While device 20 is described above as having two spaced balloons, in other embodiments, the device includes one balloon having multiple lobes. Referring to FIG. 8, device 100 includes shaft 22 carrying a balloon 102 having a first expandable lobe 104 and a second expandable lobe 106. A fluid can be delivered into the interior of lobes 104, 106 through a passageway 108 and an opening 110 to expand the lobes, similar to passageway 32 and opening 38. Lobes 104, 106 are dimensioned and arranged similarly to first and second balloons 24, 28, respectively. Device 100 further includes a hollow sheath 112 configured to receive shaft 22 and balloon 102.

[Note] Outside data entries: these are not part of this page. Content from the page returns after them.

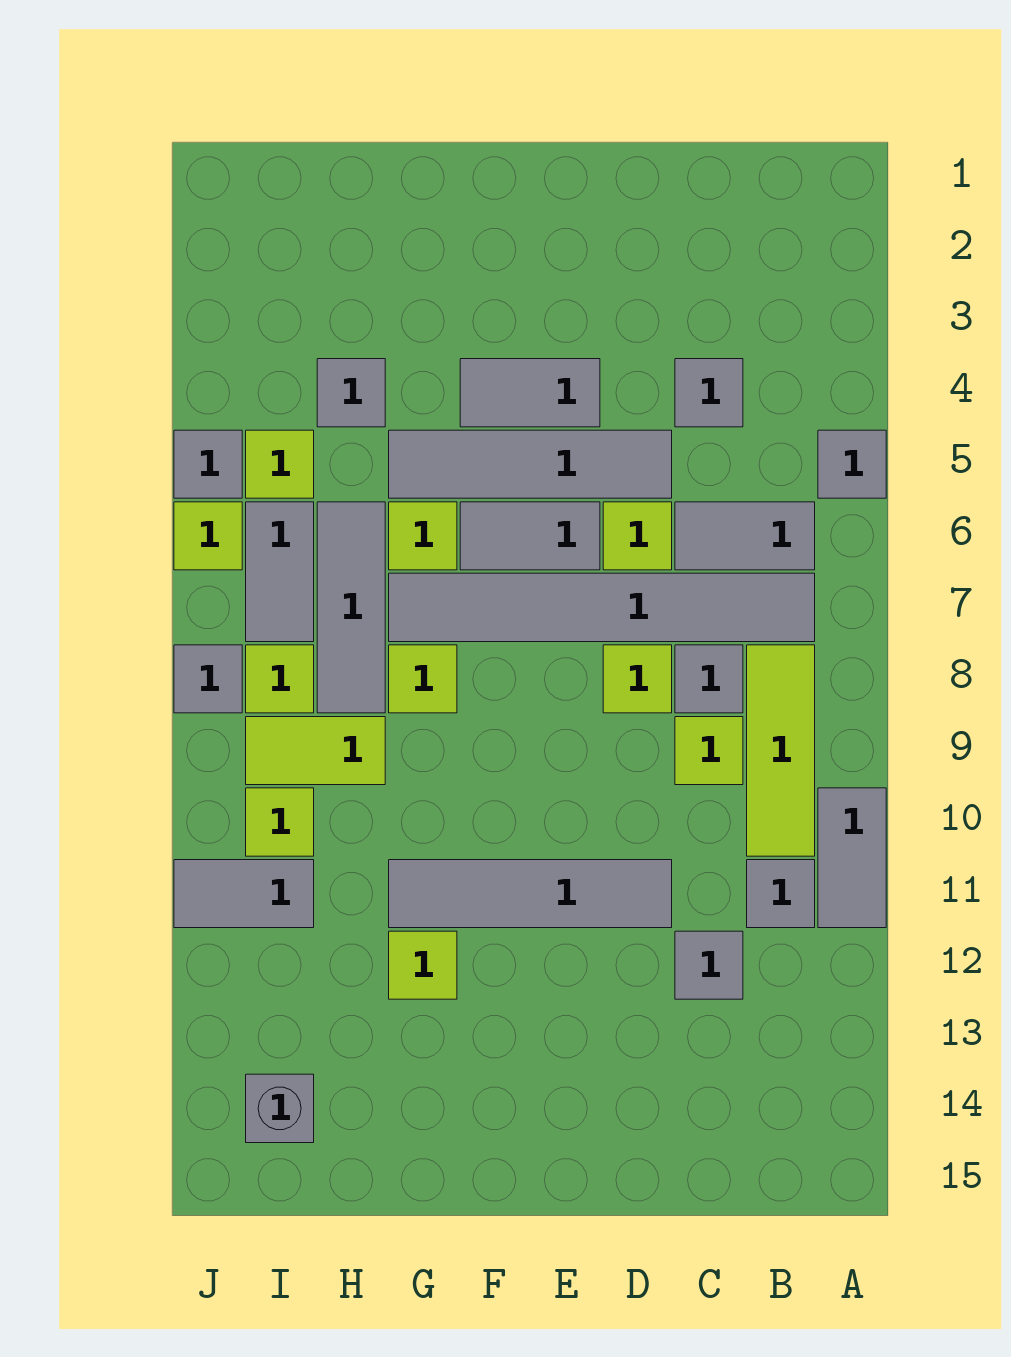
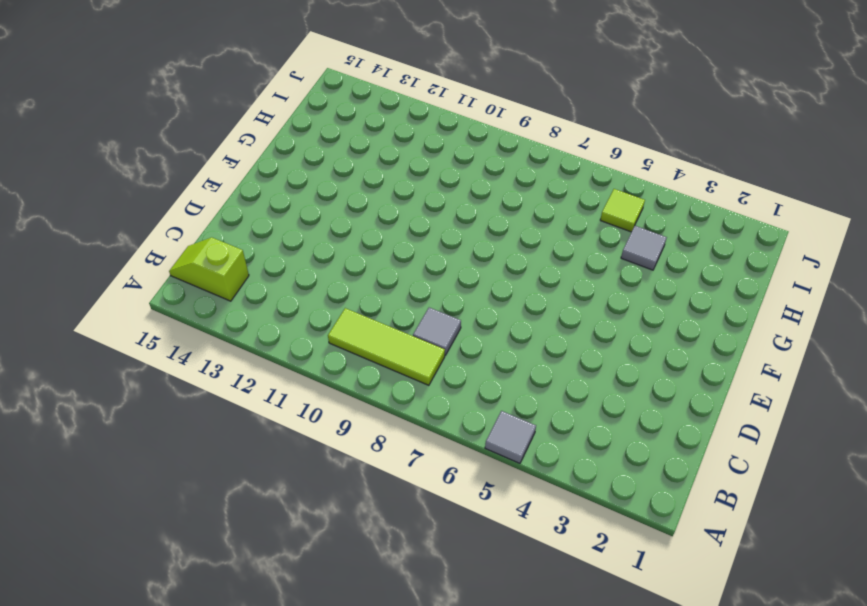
lime 1x2 slope [169,238,249,301] -> none
none -> grey 1x2 tile [818,788,886,928]
none -> grey 1x2 tile [675,502,815,570]
none -> grey 1x6 tile [389,573,815,642]
none -> grey 1x1 tile [747,860,815,928]

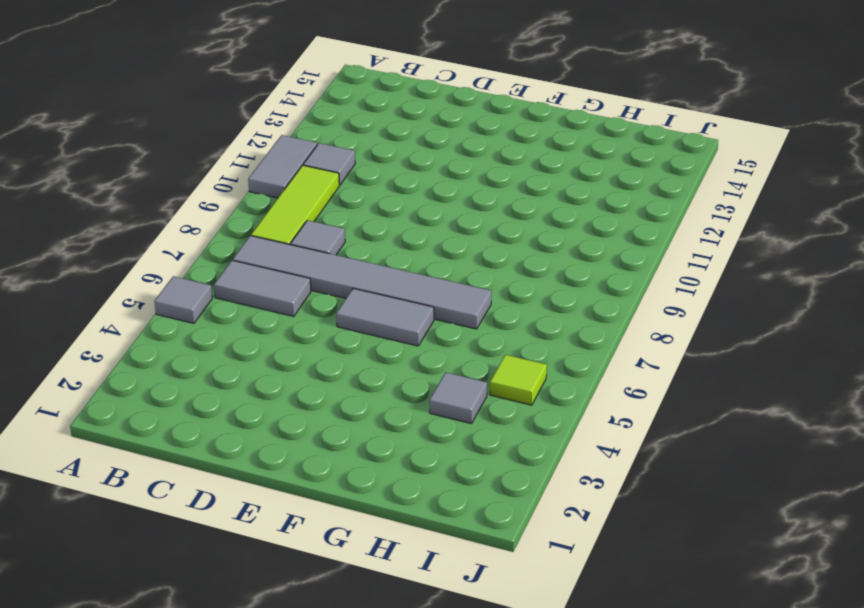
none -> grey 1x1 tile [675,359,743,427]
none -> lime 1x1 tile [675,717,743,785]
none -> grey 1x1 tile [675,931,743,999]
none -> grey 1x4 tile [389,430,672,498]

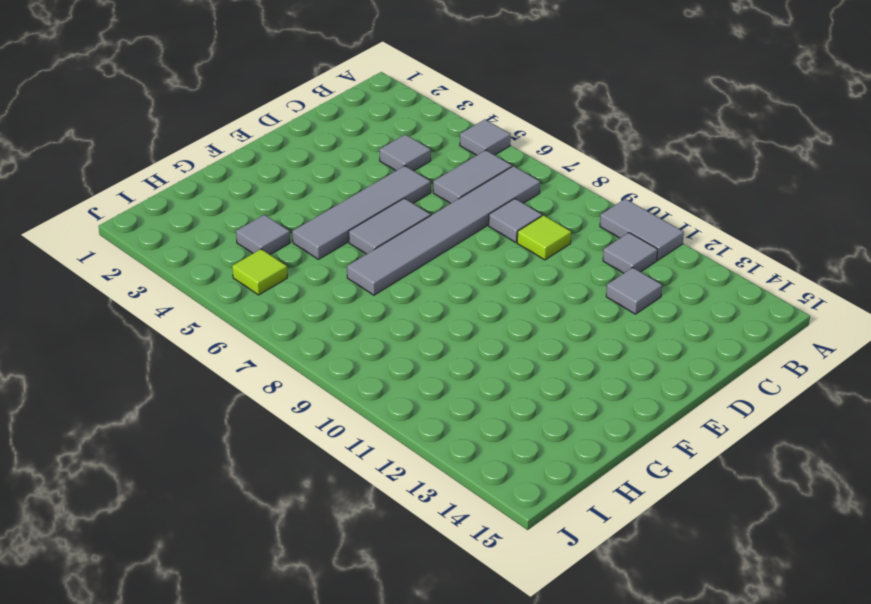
none -> lime 1x3 tile [747,645,815,856]
none -> lime 1x1 tile [603,502,672,570]
none -> lime 1x1 tile [603,645,672,713]
none -> grey 1x4 tile [389,860,672,928]

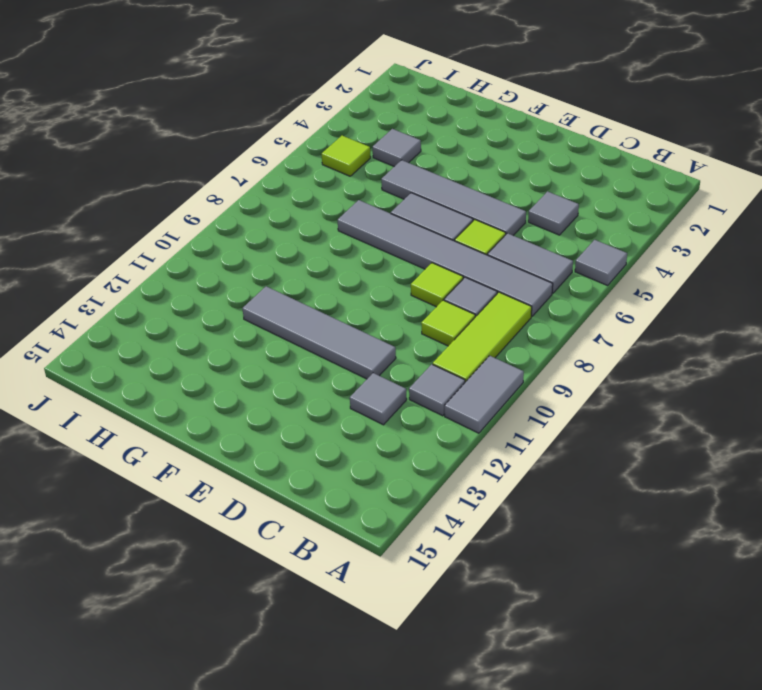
none -> grey 1x2 tile [460,359,600,427]
none -> lime 1x1 tile [389,502,457,570]
none -> lime 1x1 tile [389,645,457,713]
none -> lime 1x1 tile [389,931,457,999]

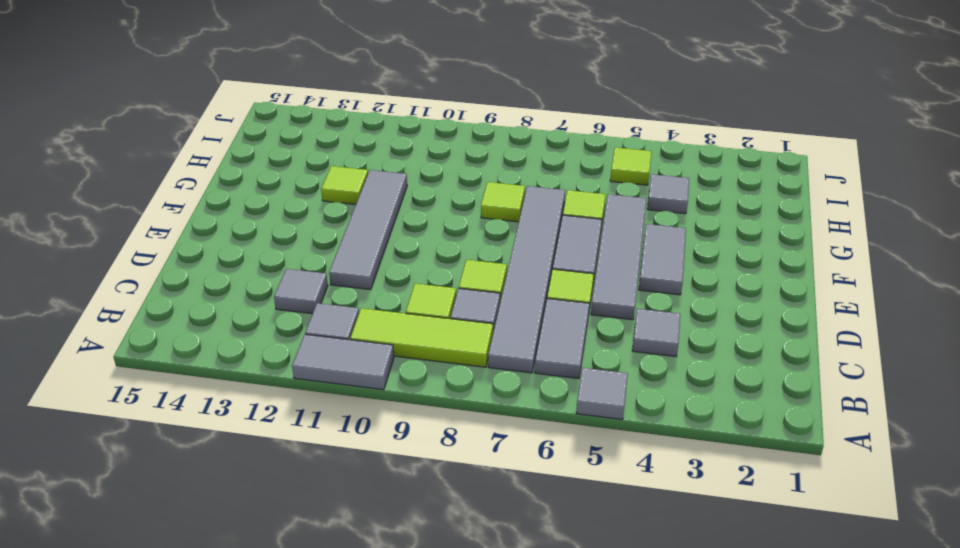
none -> grey 1x3 tile [317,502,385,713]
none -> lime 1x2 tile [246,717,385,785]
none -> grey 1x2 tile [246,502,314,642]
none -> lime 1x1 tile [246,645,314,713]

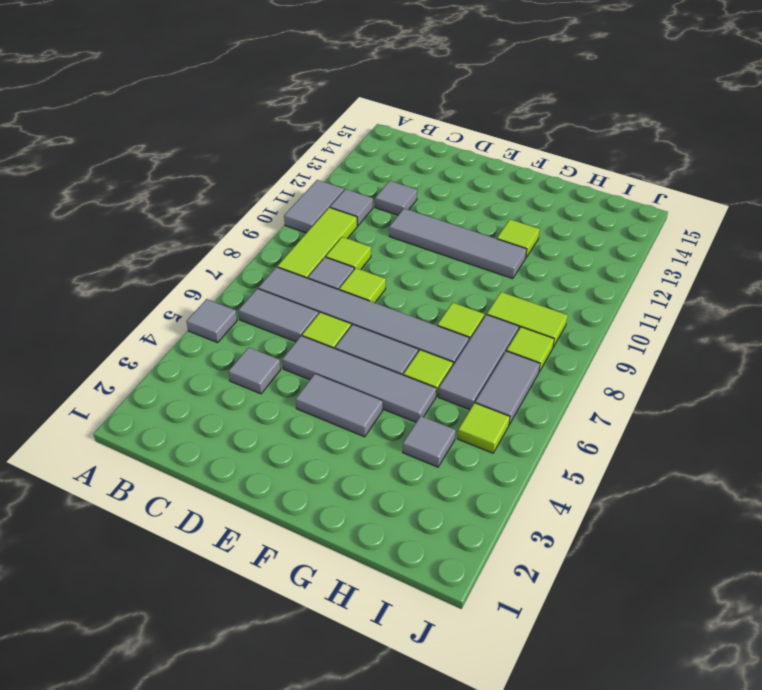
none -> lime 1x1 tile [246,788,314,856]
none -> grey 1x2 tile [174,860,314,928]
none -> grey 1x1 brick [246,1074,314,1143]
none -> grey 1x1 tile [174,430,242,498]

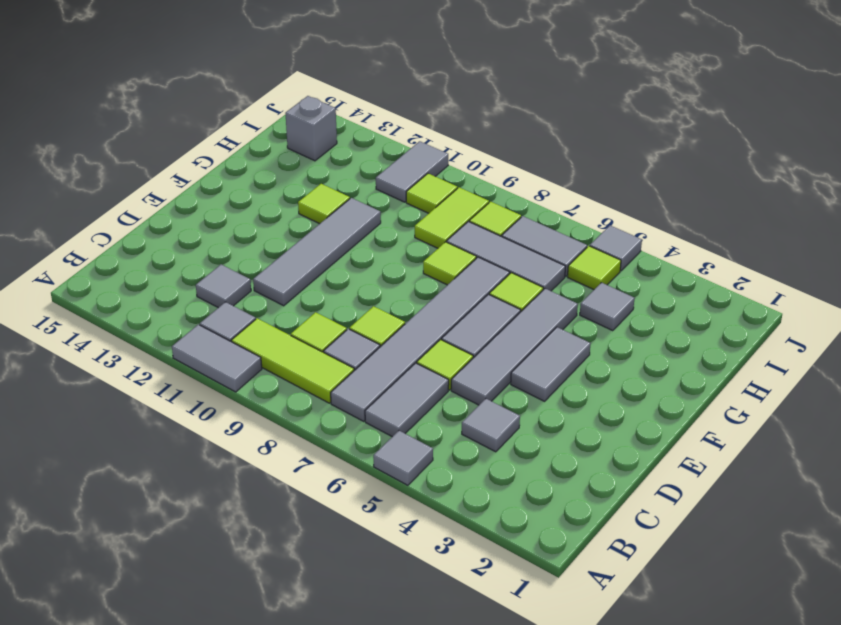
none -> lime 1x1 tile [174,502,242,570]
none -> grey 1x1 tile [174,645,242,713]

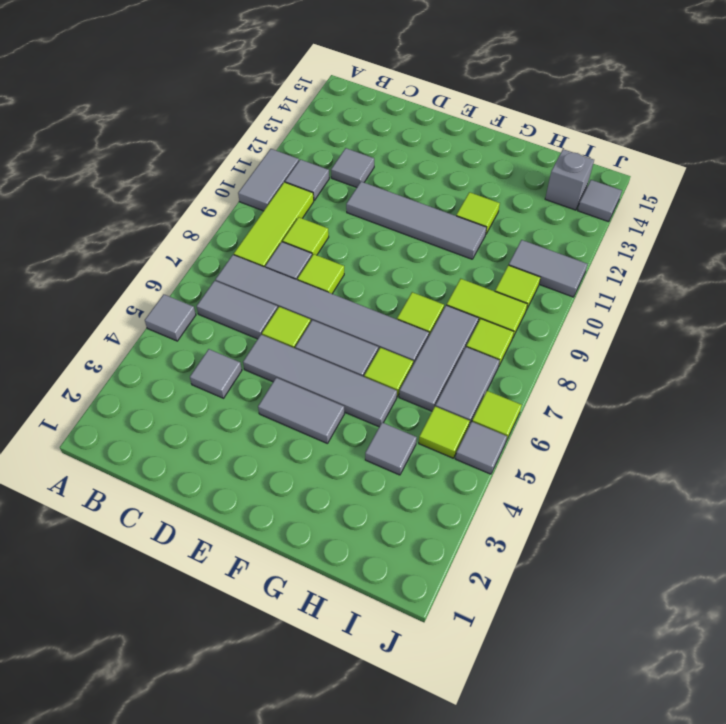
grey 1x1 tile [578,180,622,222] -> grey 1x1 tile moved to [174,645,242,713]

In use, device 100 is delivered into the stomach with sheath 112 positioned over lobes 104, 106. When first lobe 104 is positioned distal of the GE junction, sheath 112 is retracted proximally to expose the first lobe but to still extend over second lobe 106. Fluid is then introduced to expand first lobe 104. Sheath 112 prevents second lobe 106 from expanding substantially. Subsequently, the expanded first lobe 104 can be moved proximally to contact the proximal portion of the stomach and to locate second lobe 106 proximal of the GE junction. In some embodiments, formation of an upper pouch and steps of a bariatic surgical procedure can be performed. In other embodiments, sheath 112 can be fully retracted to expose second lobe 106, and with additional introduction of fluid, the second lobe can be expanded in the esophagus proximal to the GE junction, similar to second balloon 28 described above. The selected surgical procedure(s) can then be performed as described above.

All references, such as patents, patent applications, and publications, referred to above are incorporated by reference in their entirety.

Still other embodiments are within the scope of the following claims.